Siento que cada oración mía es como un empujón. Tengo que esforzarme por insertarla. Miro a mi esposo y entiendo la expresión en su cara. Una mezcla de cansancio y tristeza.

El amigo nos dice: “Pidan lo que quieran”.

Oh sí, un helado, un refresco, un café expreso.

Degustando su trago, roza con el dedo la pantalla del celular: pasa fotos y fotos y fotos de su reciente viaje: calles, iglesias, museos… de Holanda, de Alemania.

“Esta gente lo inventaron todo”, dice con admiración, alternando las imágenes de su estancia en Berlín.

“Sí, también inventaron el fascismo”.

Me doy cuenta de que la frase se me escapó, como una especie de tos.

Saca una increíble pieza de museo comprada en 8 euros: un pedacito del muro de Berlín.

El muro que allá se derribó y aquí se compactó; el muro que se cierne en silencio, alrededor de la Isla, dentro de las instituciones y de las casas, a la intemperie y dentro de cada cubano. 

No sé cómo caemos en el tema del 349. Por un momento mi esposo y yo nos animamos. Queremos transmitirle momentos de alegría, de pequeños triunfos.

Otra vez hay que empujar cada frase. Otra vez el cansancio.

“Yo no puedo meterme en eso, ustedes entienden, ¿no?”

“Claro que sí”, decimos al unísono.

Foto: Felina María Pupo

Queremos decir que cada cual tiene su tiempo. Que cada cual es libre de hacer o no hacer. Que eso no determina el valor de una amistad.

 “Yo no aspiro a cambiar el Gobierno –le digo–, solo…”

“¿Pero ellos lo saben?” –me interrumpe.

El resto lo formulo en mi pensamiento. “No sé si lo saben, solo sé que hay demasiadas cosas que están mal. Cosas que tú también sabes… Y claro que habría que cambiar al Gobierno. No tanto a las personas, sino a los conceptos. Lo jodido es que esas personas no cambiarán el concepto. Rehúsan cambiar  todo lo que ha destruido y aún destruye nuestro país.”

“No tiene sentido luchar contra ellos, –sentencia– esa gente tiene tremendo poder”.

Abre la laptop y nos muestra imágenes del ultrasonido de su bebé nonato.

Una idea bulle en círculos, en mi cabeza.

“¿Y quién les da ese poder?”, pregunto.

Las imágenes son puntos en movimiento. El embrión al abrigo en el vientre cálido, seguro.

“No me has respondido, –insisto–, “¿quién les da ese poder?”

Los puntos en movimiento forman a una niña.

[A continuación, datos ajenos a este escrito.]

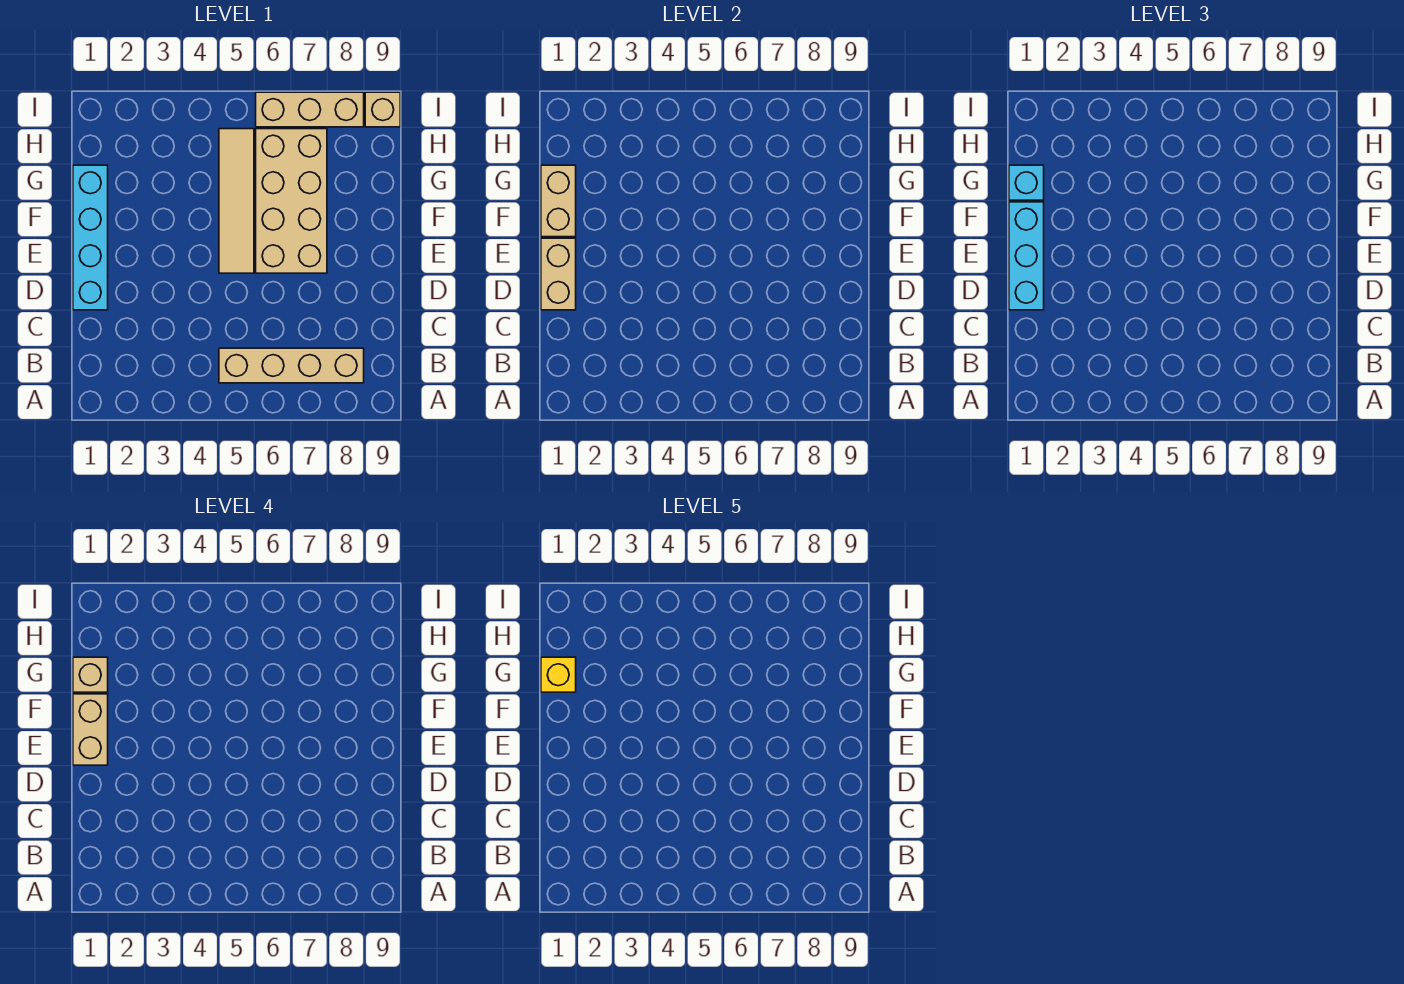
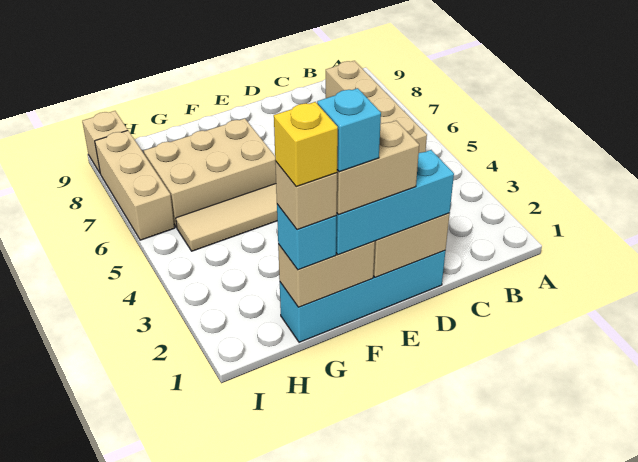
tan brick E6:H7 level 1 -> tan brick F6:H7 level 1
none -> cyan brick F1 level 5

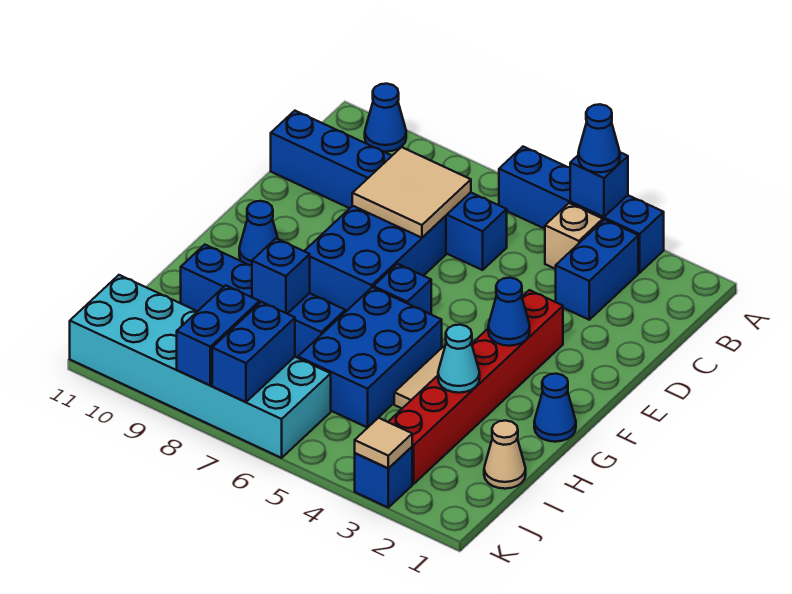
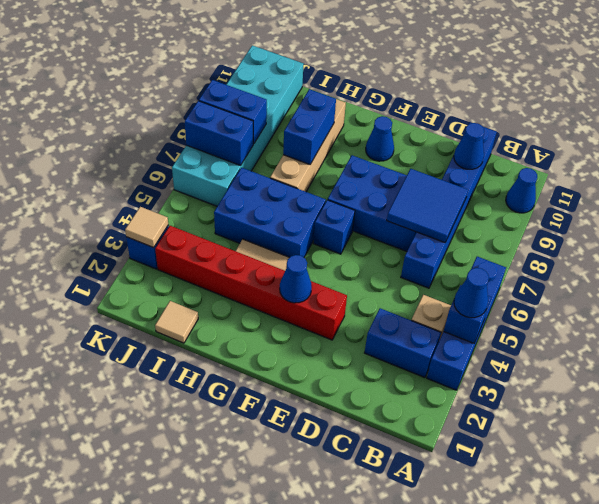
tan tile C7:D8 level 2 -> blue tile C7:D8 level 2
blue cone G1 level 1 -> blue cone C10 level 2
cyan cone H3 level 2 -> none
blue brick H7:H10 level 1 -> tan brick H7:H10 level 1
blue brick H8 level 2 -> blue brick H8:H9 level 2
tan cone I1 level 1 -> tan tile I1 level 1

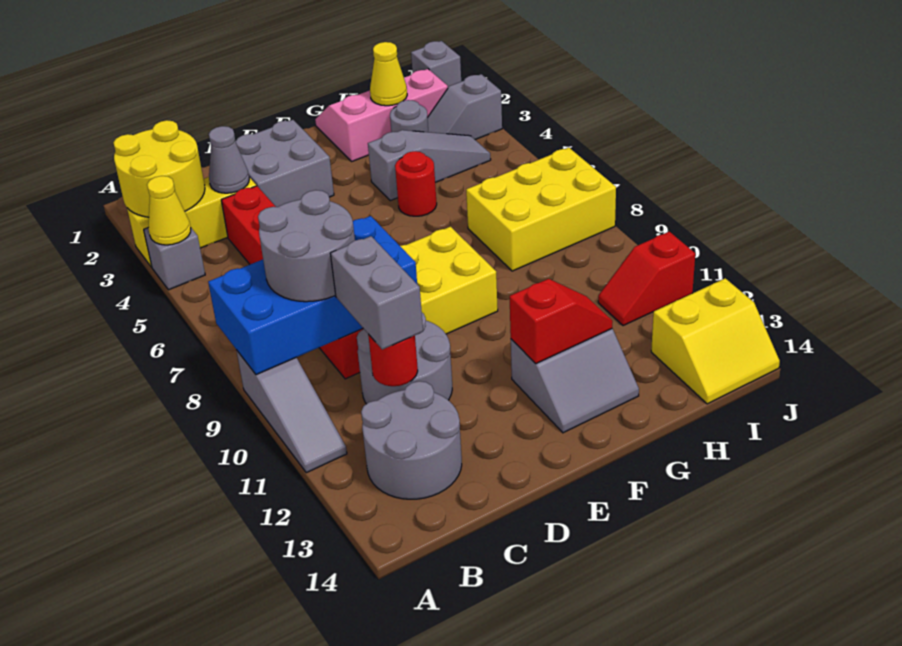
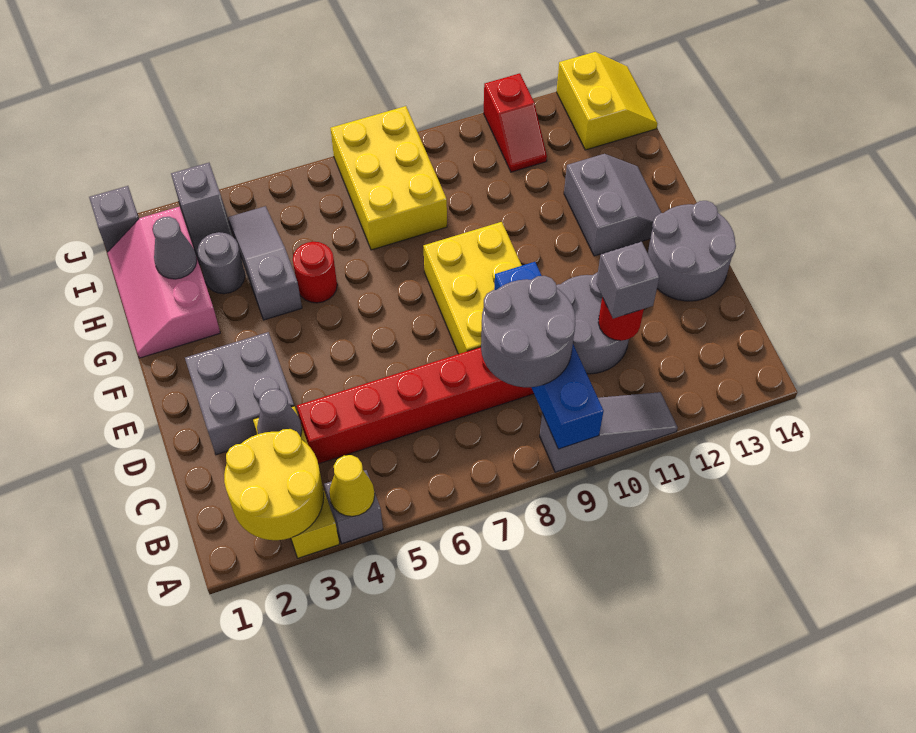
blue brick A8:D9 level 2 -> blue brick A9:D9 level 2
grey round brick B12:C13 level 1 -> grey round brick D13:E14 level 1
grey brick C10:C11 level 3 -> grey brick C11 level 3
red slope F12:G12 level 2 top F -> none
yellow cone H2 level 2 -> grey cone H2 level 2

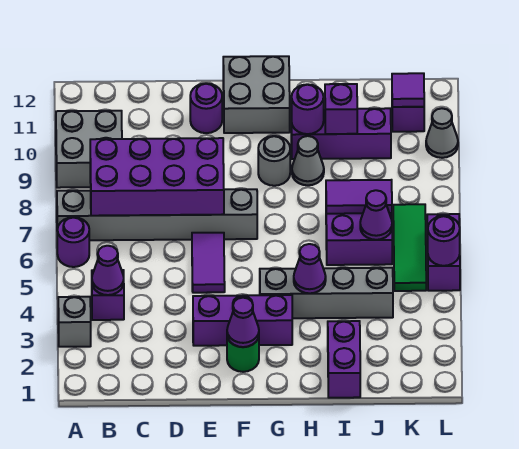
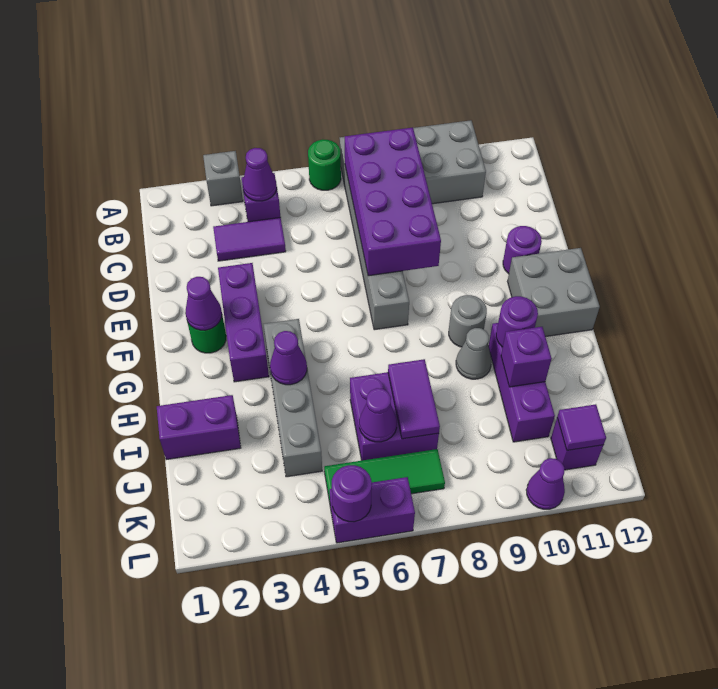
purple round brick A6 level 1 -> green round brick A6 level 1
purple tile E5:E6 level 1 -> purple tile C3:C4 level 1
grey cone L10 level 1 -> purple cone L10 level 1

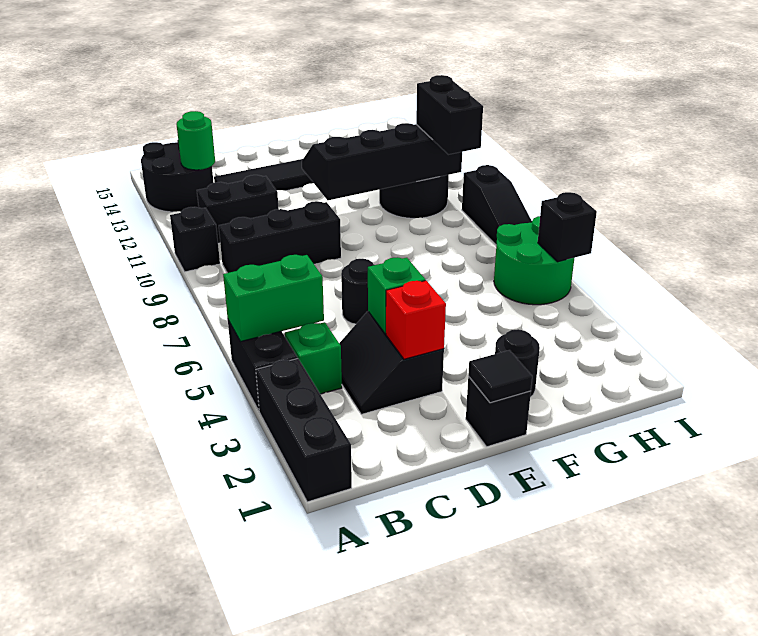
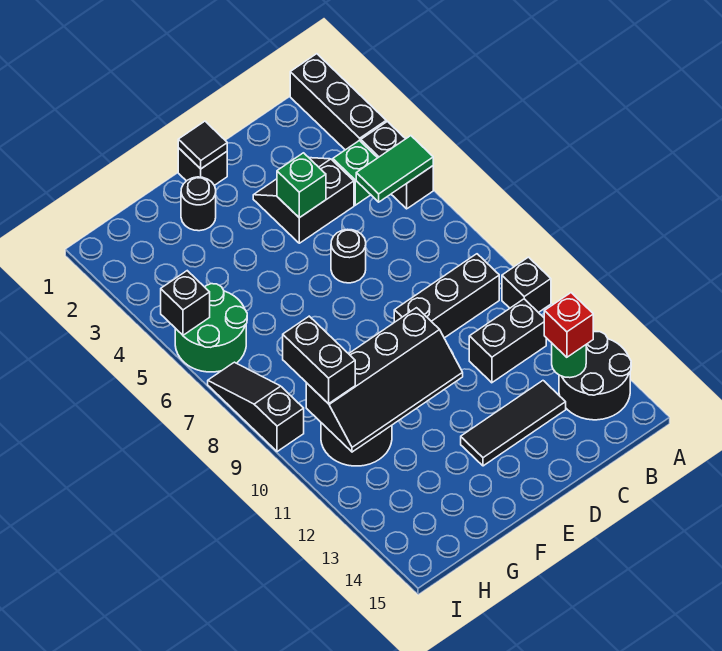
green brick A5:B5 level 2 -> green tile A5:B5 level 2
black slope C3:D4 level 1 top D -> black slope C3:D4 level 1 top 4
red brick D3 level 2 -> red brick B13 level 3

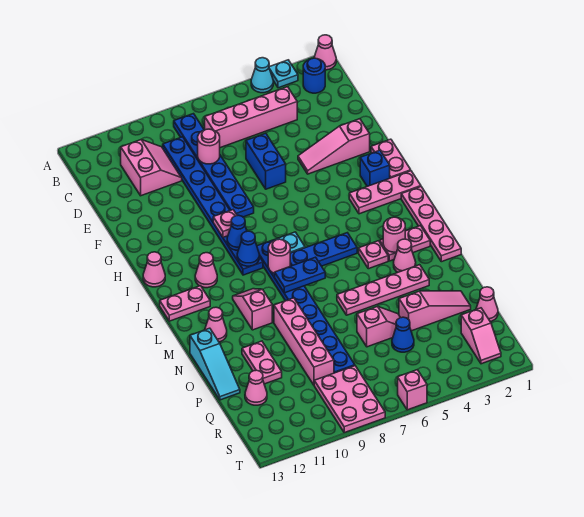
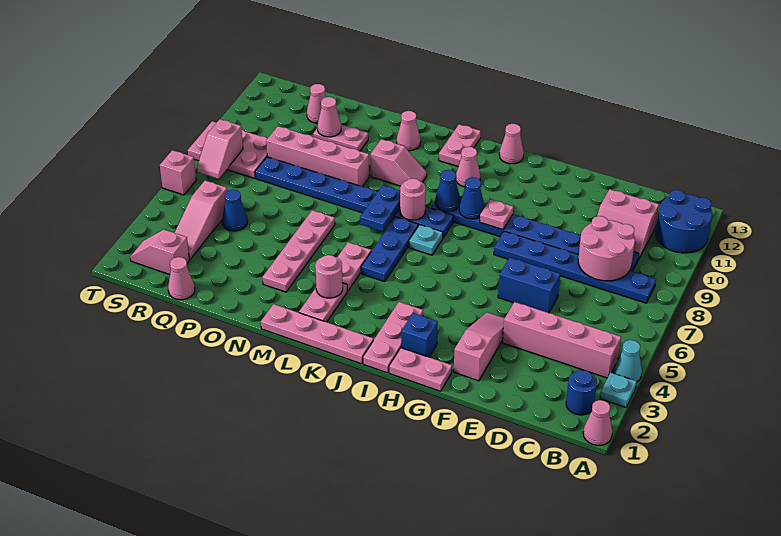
none -> blue round brick A11:B12 level 1
pink brick C4:C7 level 1 -> pink brick B4:E4 level 1
pink round brick D8 level 2 -> pink round brick C8:D9 level 2
pink plate L4 level 1 -> pink plate L4:L5 level 1
pink cone M3 level 1 -> pink cone P11 level 2
cyan slope N13:P13 level 1 top N -> none
pink slope P2:P4 level 1 top 4 -> pink slope R3:R5 level 1 top 5
pink slope P5:P6 level 1 top 6 -> pink slope S7:S8 level 2 top 8

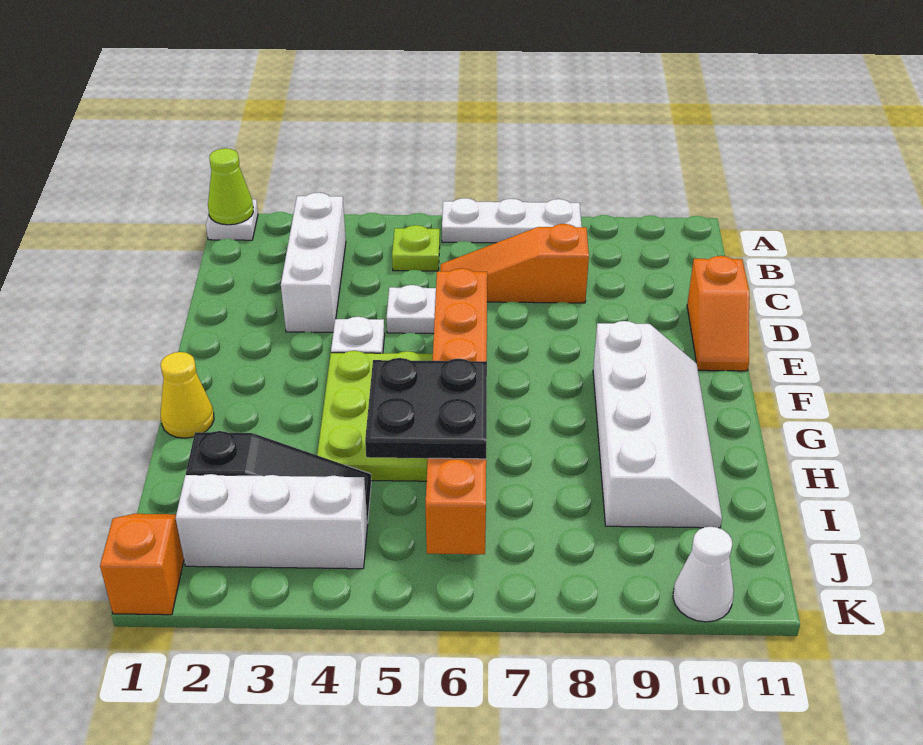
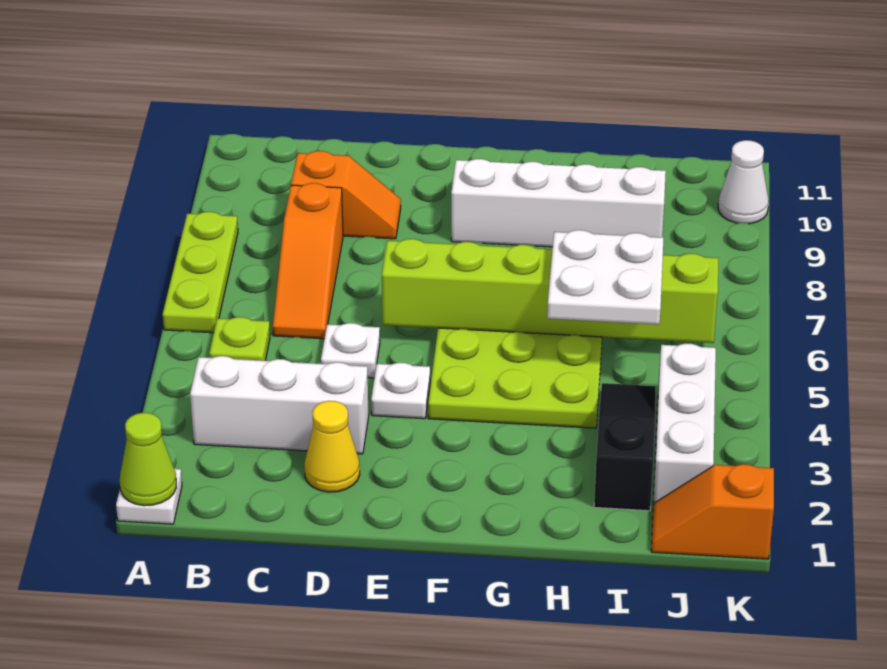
white plate A6:A8 level 1 -> lime plate A6:A8 level 1
orange slope D11:E11 level 1 top D -> orange slope C9:D9 level 1 top C
orange brick E6:J6 level 2 -> lime brick E6:J6 level 2
yellow cone G1 level 1 -> yellow cone D2 level 1
black plate H5:I6 level 3 -> white plate H5:I6 level 3

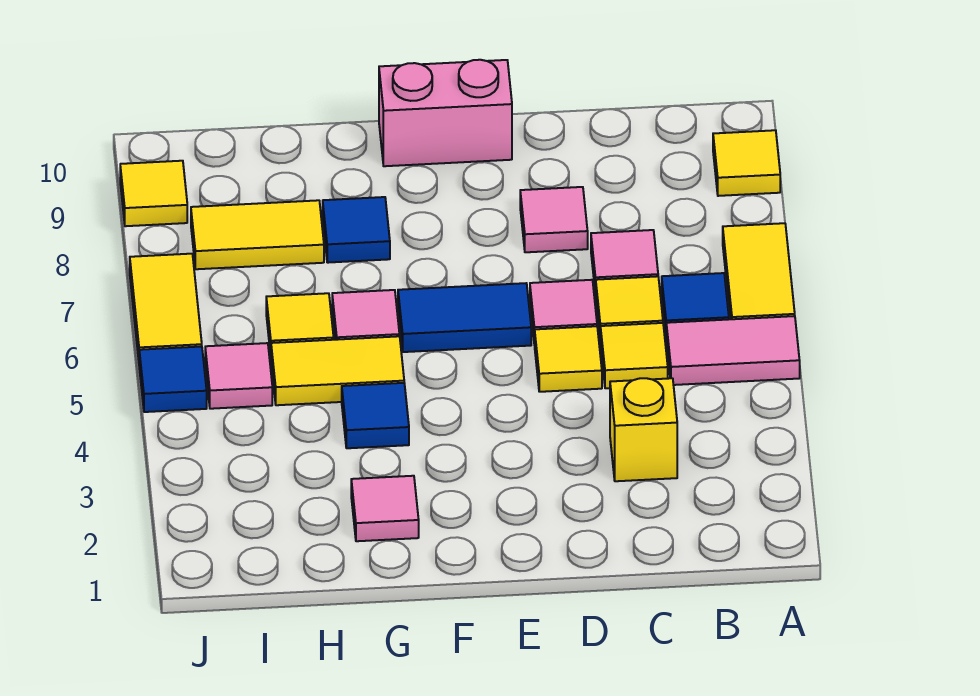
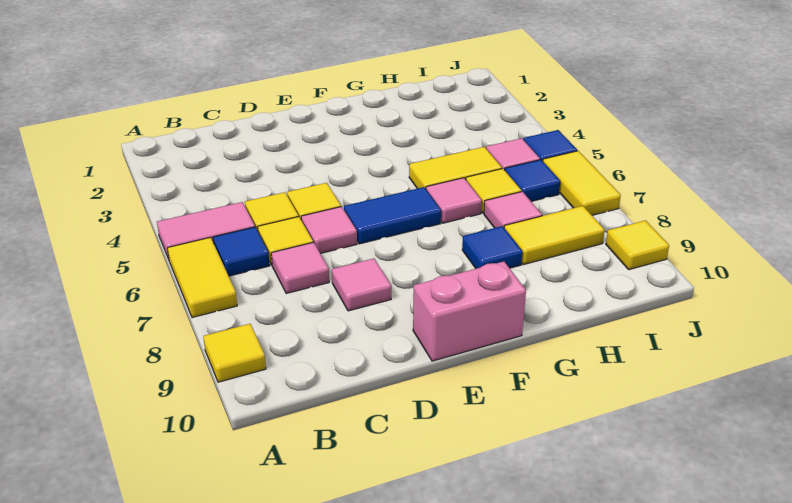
yellow brick C3 level 1 -> none
pink tile G2 level 1 -> pink tile H7 level 1
blue tile G4 level 1 -> blue tile I6 level 1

“Nacerá en marzo”, dice entusiasmado.

Hija de una europea y un cubano. Nacerá en un país con casas confortables y libre acceso a Internet. Con transporte eficiente. Con calles impecables donde no transitan animales enfermos, víctimas del maltrato. Un país donde los semáforos emiten sonidos para guiar a los ciegos a cruzar la calle. Donde los ancianos tienen pensiones que no son “simbólicas”.

Una sociedad con democracia, sin política cultural. Por supuesto, sin 349.

“Tienes que pactar con ellos, o si no, no existes” –dice, mientras cierra su laptop y paga la cuenta.

Antes de salir, me dirijo al baño. Me siento mareada, confundida. Triste.

Al atravesar el patio iluminado por el sol a través del techo acristalado, veo una instalación plástica del otro lado y una frase de Martí en grandes caracteres:

“Un principio justo, desde el fondo de una cueva, es más poderoso que un ejército”.

Respiro hondo. Siento un torrente de energía, de alivio. Qué pena que no tengo una cámara para hacerle una foto.